While the level of knowledge is generally good, people feel that they do not know enough, and there is confusion about some things. In addition material is needed in SiSwati. The most striking finding is that in-school youth have low levels of sexual activity (70% are not sexually active); the converse is true for out-of-school youth (more than 70% are sexually active). The lack of employment and recreational opportunities are also highlighted. While apparent levels of condom use are high, the report notes that condom promotion alone is not enough to stop the epidemic (it was certainly not in Uganda – the one success we have).

The social drivers include culture and women’s status. This was strongly emphasised at the workshop we held, but very little is written on the role of culture. We feel that this is a very sensitive area which requires involvement and empowerment by Swazi people. There are other factors of importance in Swaziland, including poverty, inequality and mobility. At the moment the economy is going through a very difficult stage and this will contribute to the spread of HIV. We note that it is times of transition that are most problematic. The report reviews the few recent studies of the impact of AIDS in Swaziland and notes the gaping hole – the lack of assessment of what AIDS means for the health sector. Finally it concludes by looking at drivers of Uganda’s success and implications of this for Swaziland.
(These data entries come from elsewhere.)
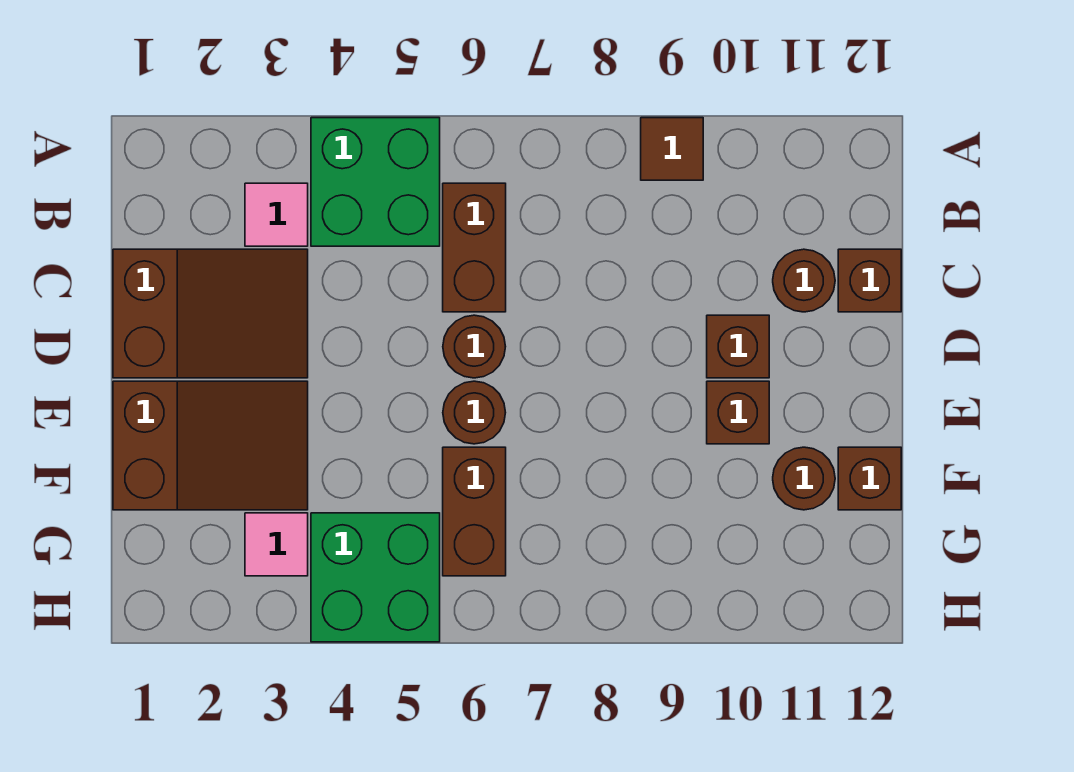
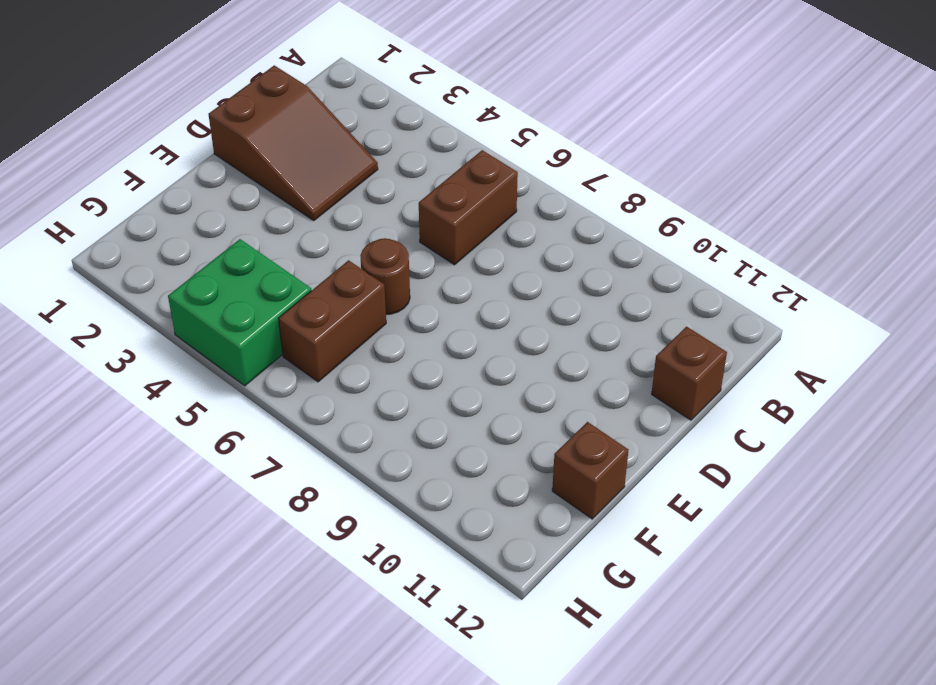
none -> green 2x2 brick [311,118,440,246]
none -> brown 1x1 tile [641,118,703,180]
none -> pink 1x1 tile [245,183,308,246]

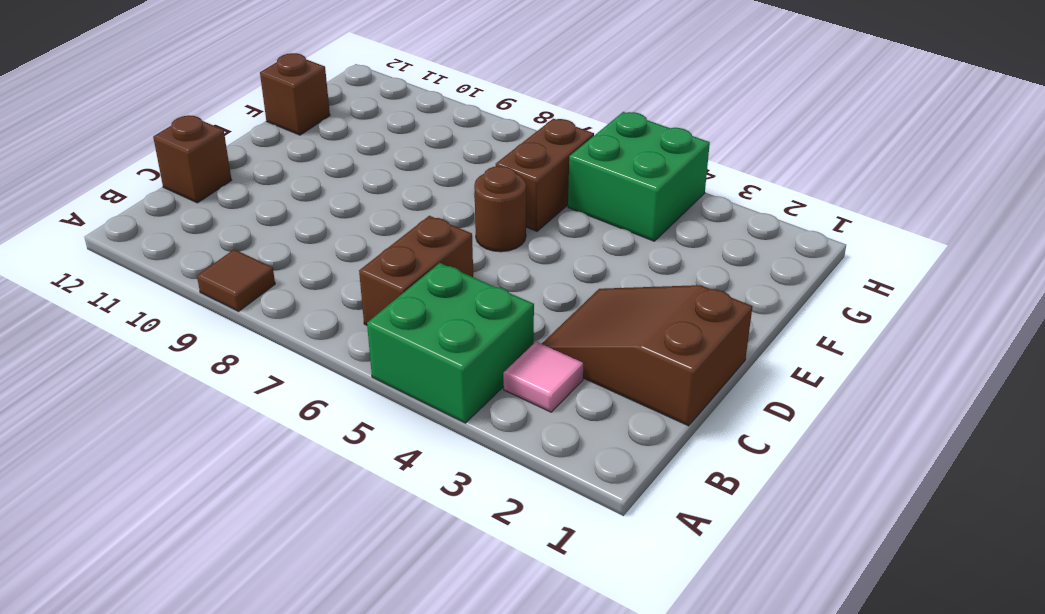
none -> brown 1x1 round brick [773,249,835,312]
none -> brown 1x1 round brick [443,315,506,378]
none -> brown 1x1 brick [707,315,769,378]

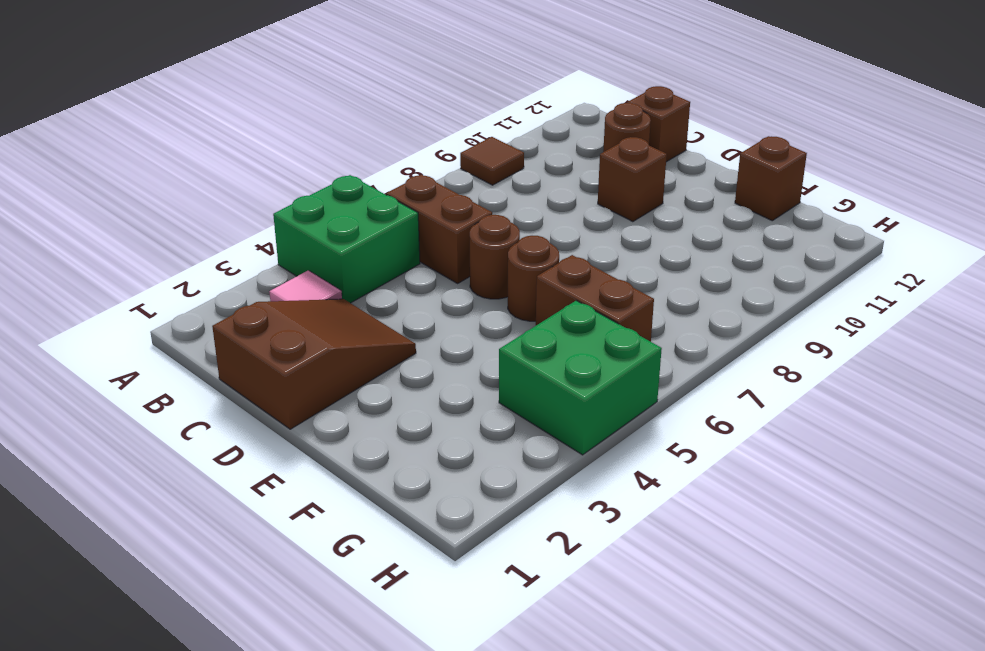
none -> brown 2x3 slope [113,381,308,510]
none -> brown 1x1 brick [707,381,769,444]
none -> brown 1x1 round brick [773,447,835,510]

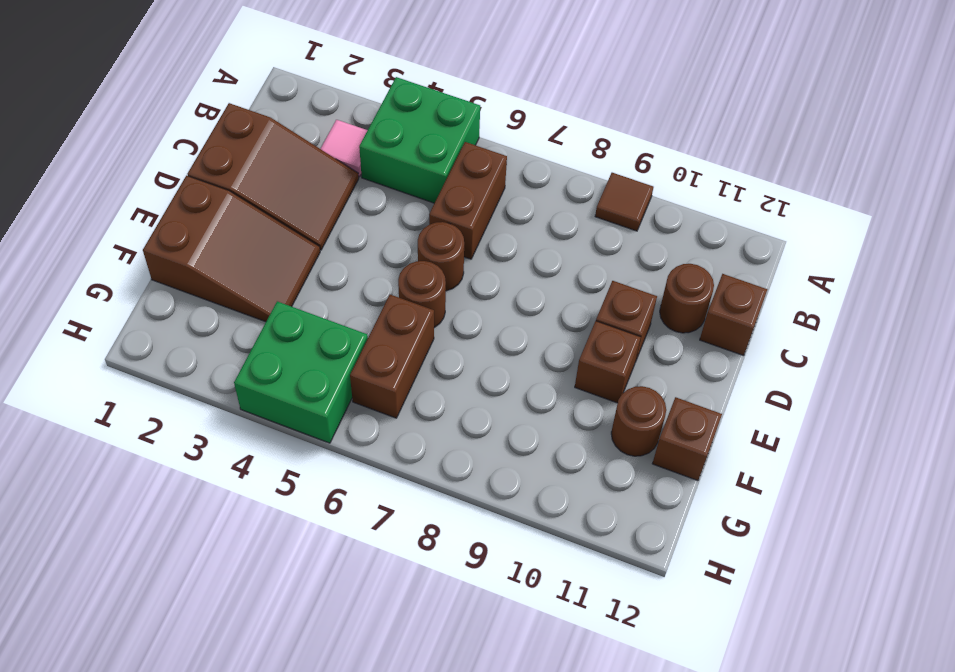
none -> pink 1x1 tile [245,513,308,576]

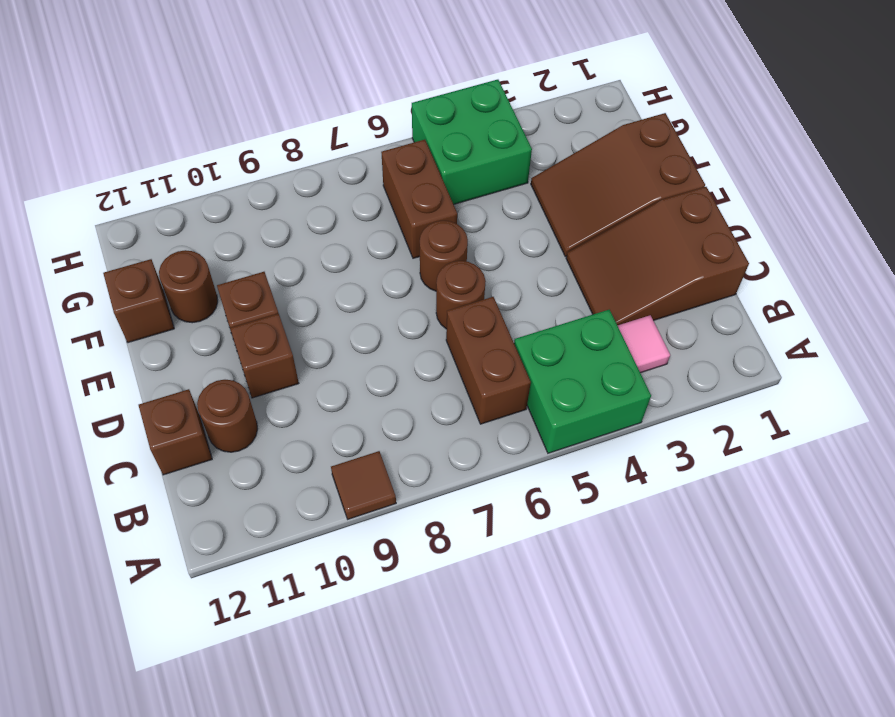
none -> pink 1x1 tile [245,513,308,576]

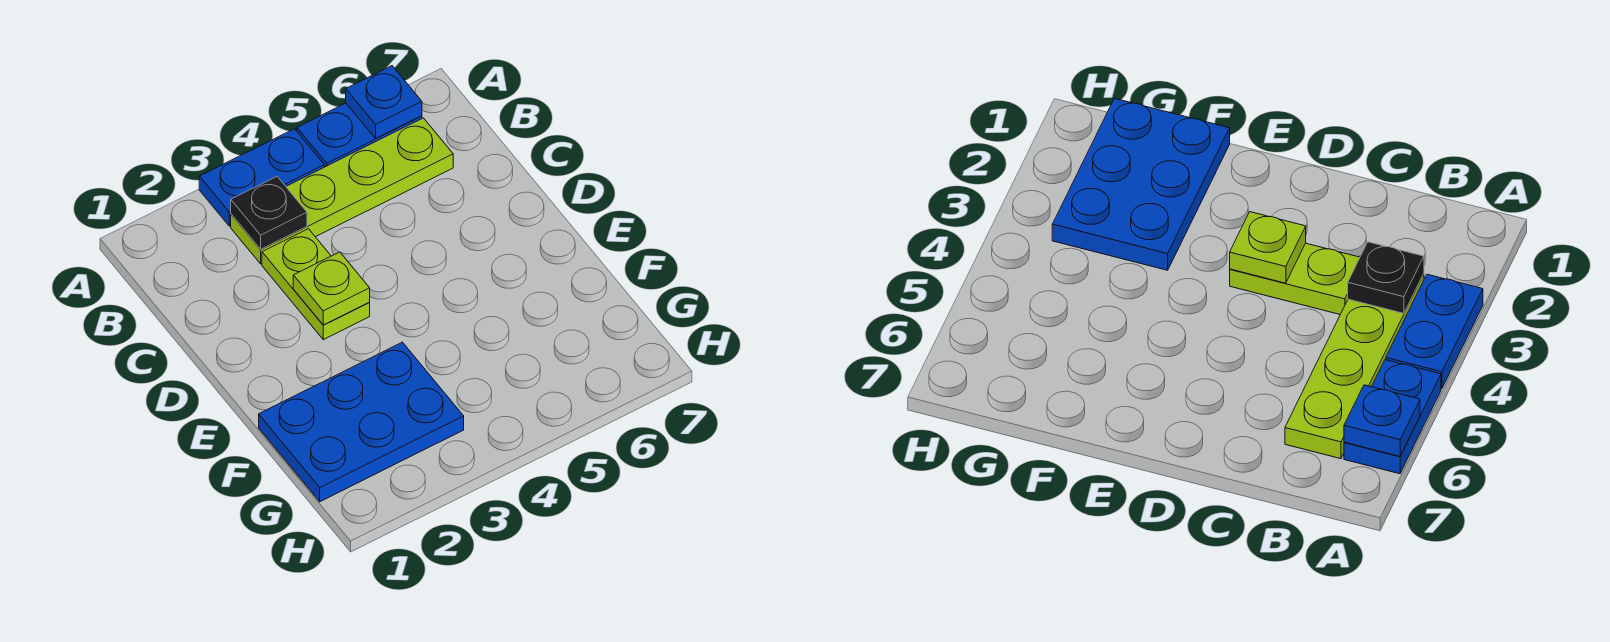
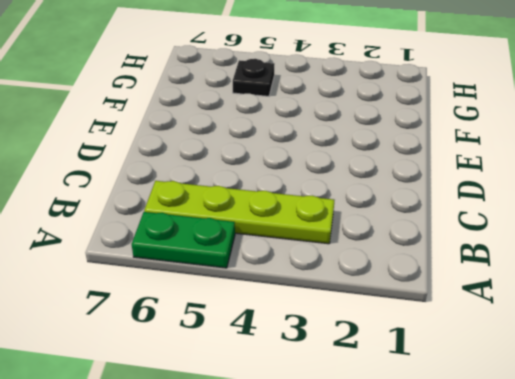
green 1x2 plate [132,212,235,268] -> blue 1x2 plate [297,103,422,167]
black 1x1 plate [233,59,274,96] -> black 1x1 plate moved to [231,177,307,249]
none -> blue 1x2 plate [199,129,324,226]
none -> lime 1x2 plate [262,229,370,340]

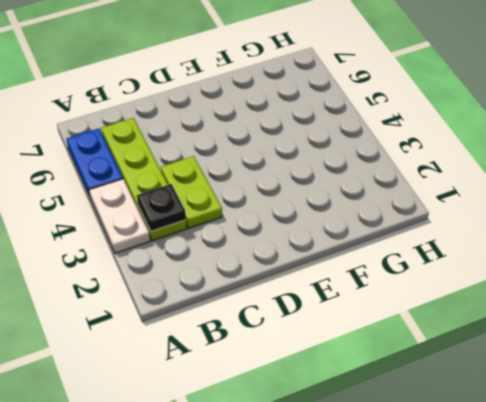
white 1x2 plate [89,179,150,253] -> blue 1x2 plate [199,129,324,226]
lime 1x2 plate [161,156,222,228] -> lime 1x2 plate turned to [262,229,370,340]
none -> blue 2x3 plate [259,342,464,502]
none -> blue 1x1 plate [346,66,422,138]

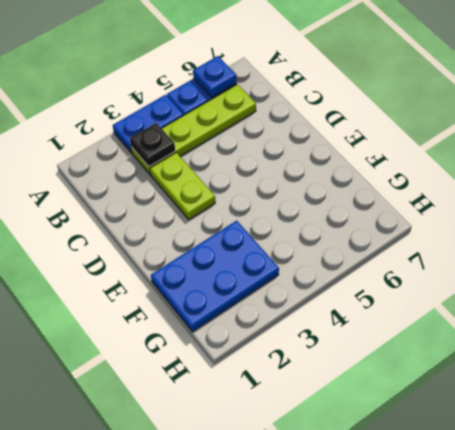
none -> lime 1x1 plate [293,252,370,325]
Our conclusion is that the epidemic in Swaziland is very serious, but we know what is going on. There are some gaps in the research that need to be addressed but there is enough information available now to act. The workshop we held confirmed this. The biggest issues are around poverty and culture. The issue of culture needs to be addressed squarely but sensitively and by the Swazi people. There are signs of hope. The activities of National Emergency Response Committee on HIV/AIDS (NERCHA) and the participants at our workshop were evidence of a unique and exciting mobilisation. This is one of the things that will make a difference.